French scientists in Zimbabwe use facial recognition technology to identify giraffes
A team of French scientists from Hwange National Park in Zimbabwe have developed a deep learning computer system to distinguish individual giraffes, a tool that could help save this iconic African species from extinction.
Giraffes’ unique coat patterns, consisting of brown spots on a beige background, make them hard to tell apart. And researchers desperately need to distinguish between giraffes, as populations in this remote part of northwestern Zimbabwe are in decline, for reasons still being investigated.
“To our knowledge, this is the first attempt to use deep learning techniques for this task,” said lead author of the new study, Vincent Miele of the Biometrics and Evolutionary Biology Laboratory of the United States. ‘University of Lyon at RFI.
Between 2014 and 2018, his team photographed around 400 giraffes in Hwange – the park where Cecil the Lion once lived. Out of a set of nearly 4,000 images, a training dataset was created by cropping the images to show the flanks of the animals. These were fed into a computer system, known as a convolutional neural network (CNN) which analyzes visual imagery.
This deep learning system, primarily used in facial recognition of humans, was trained by scientists to re-identify individual giraffes in Hwange with 90% accuracy.
“The advantage of deep learning is that once the computer has been trained, it is very fast and can process dozens of images in a matter of seconds,” explains Miele. “Deep learning algorithms are known to outperform all other algorithms in terms of performance prediction.”
Training computers to sift photographs is essential to the work of field biologists.

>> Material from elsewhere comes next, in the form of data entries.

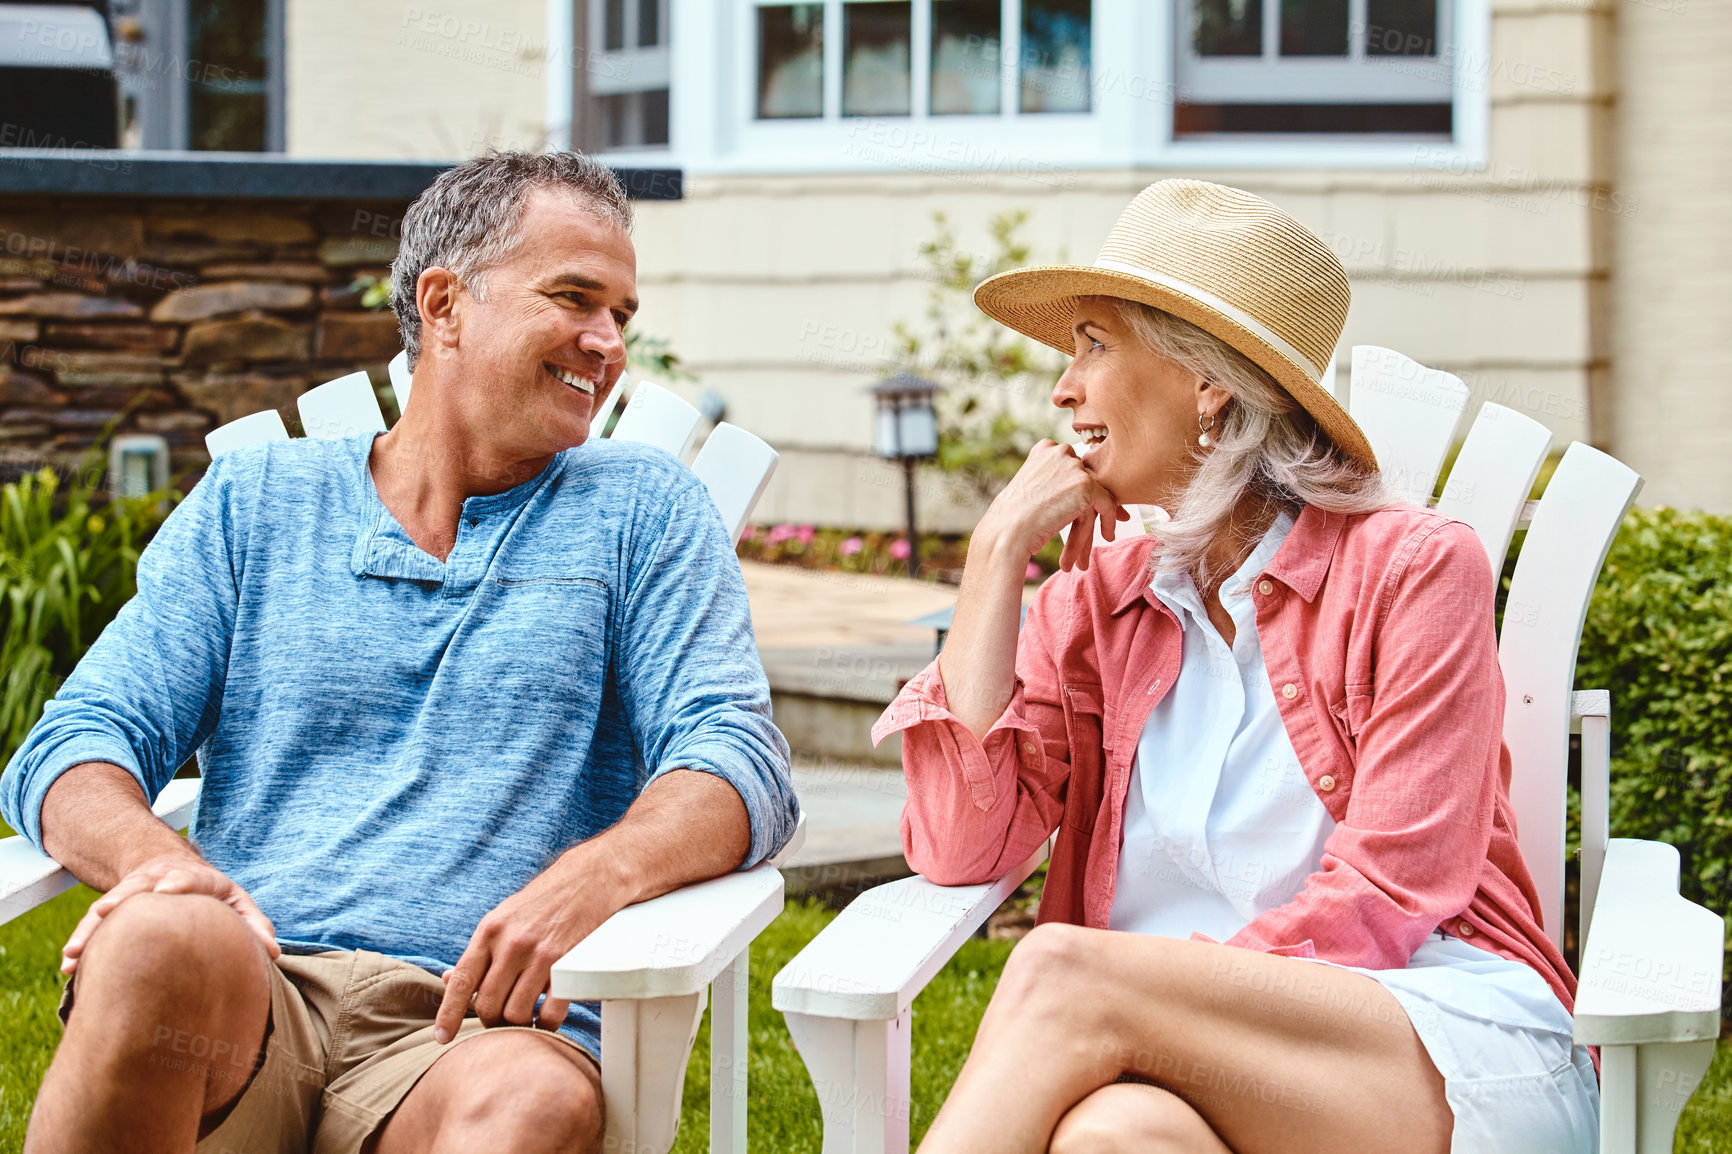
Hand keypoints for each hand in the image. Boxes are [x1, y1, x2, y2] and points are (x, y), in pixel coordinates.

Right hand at [61, 853, 279, 975]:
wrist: (173, 870)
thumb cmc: (212, 896)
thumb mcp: (235, 903)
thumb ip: (254, 925)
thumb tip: (273, 953)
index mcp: (196, 879)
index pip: (187, 877)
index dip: (177, 882)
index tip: (165, 890)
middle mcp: (160, 880)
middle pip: (138, 886)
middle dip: (121, 898)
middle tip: (104, 912)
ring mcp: (133, 892)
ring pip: (109, 906)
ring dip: (91, 927)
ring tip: (73, 953)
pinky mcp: (114, 907)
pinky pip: (94, 925)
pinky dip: (81, 942)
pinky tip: (69, 966)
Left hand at [434, 859, 619, 1041]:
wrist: (587, 881)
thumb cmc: (541, 903)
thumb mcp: (502, 918)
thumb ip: (478, 952)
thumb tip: (449, 981)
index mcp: (490, 931)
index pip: (462, 981)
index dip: (448, 1014)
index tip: (442, 1037)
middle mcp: (513, 944)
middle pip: (489, 1005)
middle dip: (491, 1021)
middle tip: (499, 1021)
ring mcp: (542, 956)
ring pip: (516, 1013)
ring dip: (518, 1025)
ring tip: (524, 1019)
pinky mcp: (569, 966)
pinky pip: (551, 1013)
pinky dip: (546, 1025)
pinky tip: (546, 1020)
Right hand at [978, 440, 1127, 572]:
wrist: (1008, 531)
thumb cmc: (1013, 516)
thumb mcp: (1033, 487)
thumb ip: (1055, 479)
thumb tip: (1076, 489)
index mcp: (1045, 448)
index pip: (1073, 466)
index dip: (1079, 487)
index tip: (1083, 505)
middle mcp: (1060, 451)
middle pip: (1087, 478)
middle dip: (1094, 501)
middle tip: (1104, 520)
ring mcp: (1074, 466)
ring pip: (1097, 493)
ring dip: (1098, 516)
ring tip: (1101, 534)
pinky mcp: (1086, 485)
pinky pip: (1108, 503)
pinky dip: (1110, 521)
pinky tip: (1108, 536)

Digital cameras and camera traps (remote devices that use sensors to photograph passing animals) can generate tens of thousands of images. These can get overwhelming, the authors note in a new study published in the journal Methods in Ecology and Evolution.
The team managed to train their computer program with only five photographs per animal. These images were then altered or “augmented” in the lab to create variability, making the program more effective at remembering individuals seen in the park.
Although the system is sometimes marred with poor quality images, the team observed very few incorrect matches.
“We observed very weak or erroneous matches,” Christophe Bonenfant, co-author of the study, told RFI. “When a game is reported, the result is really good and reliable.
He said the system is used to obtain important data on the group composition, life stories or movements of the giraffes.
“Like most giraffe populations around the world, the abundance is declining in Hwange and obviously everyone is looking for an explanation,” he added.
The CNN system tested at Hwange builds on previous work that uses artificial intelligence to distinguish giraffes. Having tools like these to keep an eye on animals will prove invaluable to their conservation.
Giraffes have suffered worrying population declines without the front page attention of other megafauna, such as lions, elephants and rhinos.
The International Union for the Conservation of Nature recognizes nine subspecies of giraffes. Most are classified as Near Threatened, Vulnerable, Endangered or Critically Endangered.
The Giraffe Conservation Foundation, an independent group working in 16 African countries, estimates that the continent-wide animal population has declined by almost 30 percent since the 1980s, from more than 155,000 to around 117,000 today. ‘hui.
Although the CNN system used in Zimbabwe was designed to recognize and monitor giraffes, it uses freely available software and researchers can modify it to apply to a range of other mammals. In Hwange, this could include the zebra and the kudu, a large antelope that has majestically twirled horns and unique stripes on its coat.
Bonenfant said, “We hope our system will be adopted in other sites or species.”